[Collected data entries]
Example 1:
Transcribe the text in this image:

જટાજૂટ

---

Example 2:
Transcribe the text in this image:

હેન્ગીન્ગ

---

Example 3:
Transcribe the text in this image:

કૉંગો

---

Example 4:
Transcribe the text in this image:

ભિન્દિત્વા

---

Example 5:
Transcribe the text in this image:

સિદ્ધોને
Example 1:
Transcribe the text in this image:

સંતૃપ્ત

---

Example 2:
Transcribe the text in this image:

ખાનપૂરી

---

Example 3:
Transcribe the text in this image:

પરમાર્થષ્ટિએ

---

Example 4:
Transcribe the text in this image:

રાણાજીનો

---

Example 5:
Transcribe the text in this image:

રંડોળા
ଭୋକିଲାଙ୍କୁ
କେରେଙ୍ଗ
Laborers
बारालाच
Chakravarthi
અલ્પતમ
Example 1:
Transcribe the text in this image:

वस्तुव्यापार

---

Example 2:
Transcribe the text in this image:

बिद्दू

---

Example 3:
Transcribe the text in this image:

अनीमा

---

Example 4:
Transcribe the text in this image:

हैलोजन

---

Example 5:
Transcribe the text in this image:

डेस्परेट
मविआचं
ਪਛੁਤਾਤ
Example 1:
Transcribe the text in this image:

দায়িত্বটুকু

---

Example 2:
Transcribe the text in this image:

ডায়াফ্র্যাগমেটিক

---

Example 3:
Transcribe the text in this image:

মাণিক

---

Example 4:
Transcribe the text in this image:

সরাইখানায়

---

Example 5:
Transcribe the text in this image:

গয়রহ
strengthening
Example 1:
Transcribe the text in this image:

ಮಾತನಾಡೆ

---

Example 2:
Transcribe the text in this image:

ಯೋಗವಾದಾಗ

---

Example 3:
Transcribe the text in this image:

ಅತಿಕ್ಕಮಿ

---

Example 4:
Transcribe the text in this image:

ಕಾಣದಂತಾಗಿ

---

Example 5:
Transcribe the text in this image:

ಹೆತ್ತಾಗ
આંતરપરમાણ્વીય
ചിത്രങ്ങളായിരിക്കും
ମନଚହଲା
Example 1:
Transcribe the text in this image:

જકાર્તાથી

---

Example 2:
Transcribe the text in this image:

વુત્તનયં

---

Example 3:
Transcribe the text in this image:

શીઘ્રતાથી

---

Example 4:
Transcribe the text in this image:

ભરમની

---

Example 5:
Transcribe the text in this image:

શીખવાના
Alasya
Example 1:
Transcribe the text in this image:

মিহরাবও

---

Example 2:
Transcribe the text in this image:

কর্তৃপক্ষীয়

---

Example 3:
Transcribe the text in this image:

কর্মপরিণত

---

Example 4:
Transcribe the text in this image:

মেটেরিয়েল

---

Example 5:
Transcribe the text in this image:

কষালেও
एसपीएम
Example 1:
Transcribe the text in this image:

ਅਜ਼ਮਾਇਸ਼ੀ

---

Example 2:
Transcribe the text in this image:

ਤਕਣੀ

### Brief:
Down to the last line, retype the entries above exactly.

### Result for this exercise:
Example 1:
Transcribe the text in this image:

જટાજૂટ

---

Example 2:
Transcribe the text in this image:

હેન્ગીન્ગ

---

Example 3:
Transcribe the text in this image:

કૉંગો

---

Example 4:
Transcribe the text in this image:

ભિન્દિત્વા

---

Example 5:
Transcribe the text in this image:

સિદ્ધોને
Example 1:
Transcribe the text in this image:

સંતૃપ્ત

---

Example 2:
Transcribe the text in this image:

ખાનપૂરી

---

Example 3:
Transcribe the text in this image:

પરમાર્થષ્ટિએ

---

Example 4:
Transcribe the text in this image:

રાણાજીનો

---

Example 5:
Transcribe the text in this image:

રંડોળા
ଭୋକିଲାଙ୍କୁ
କେରେଙ୍ଗ
Laborers
बारालाच
Chakravarthi
અલ્પતમ
Example 1:
Transcribe the text in this image:

वस्तुव्यापार

---

Example 2:
Transcribe the text in this image:

बिद्दू

---

Example 3:
Transcribe the text in this image:

अनीमा

---

Example 4:
Transcribe the text in this image:

हैलोजन

---

Example 5:
Transcribe the text in this image:

डेस्परेट
मविआचं
ਪਛੁਤਾਤ
Example 1:
Transcribe the text in this image:

দায়িত্বটুকু

---

Example 2:
Transcribe the text in this image:

ডায়াফ্র্যাগমেটিক

---

Example 3:
Transcribe the text in this image:

মাণিক

---

Example 4:
Transcribe the text in this image:

সরাইখানায়

---

Example 5:
Transcribe the text in this image:

গয়রহ
strengthening
Example 1:
Transcribe the text in this image:

ಮಾತನಾಡೆ

---

Example 2:
Transcribe the text in this image:

ಯೋಗವಾದಾಗ

---

Example 3:
Transcribe the text in this image:

ಅತಿಕ್ಕಮಿ

---

Example 4:
Transcribe the text in this image:

ಕಾಣದಂತಾಗಿ

---

Example 5:
Transcribe the text in this image:

ಹೆತ್ತಾಗ
આંતરપરમાણ્વીય
ചിത്രങ്ങളായിരിക്കും
ମନଚହଲା
Example 1:
Transcribe the text in this image:

જકાર્તાથી

---

Example 2:
Transcribe the text in this image:

વુત્તનયં

---

Example 3:
Transcribe the text in this image:

શીઘ્રતાથી

---

Example 4:
Transcribe the text in this image:

ભરમની

---

Example 5:
Transcribe the text in this image:

શીખવાના
Alasya
Example 1:
Transcribe the text in this image:

মিহরাবও

---

Example 2:
Transcribe the text in this image:

কর্তৃপক্ষীয়

---

Example 3:
Transcribe the text in this image:

কর্মপরিণত

---

Example 4:
Transcribe the text in this image:

মেটেরিয়েল

---

Example 5:
Transcribe the text in this image:

কষালেও
एसपीएम
Example 1:
Transcribe the text in this image:

ਅਜ਼ਮਾਇਸ਼ੀ

---

Example 2:
Transcribe the text in this image:

ਤਕਣੀ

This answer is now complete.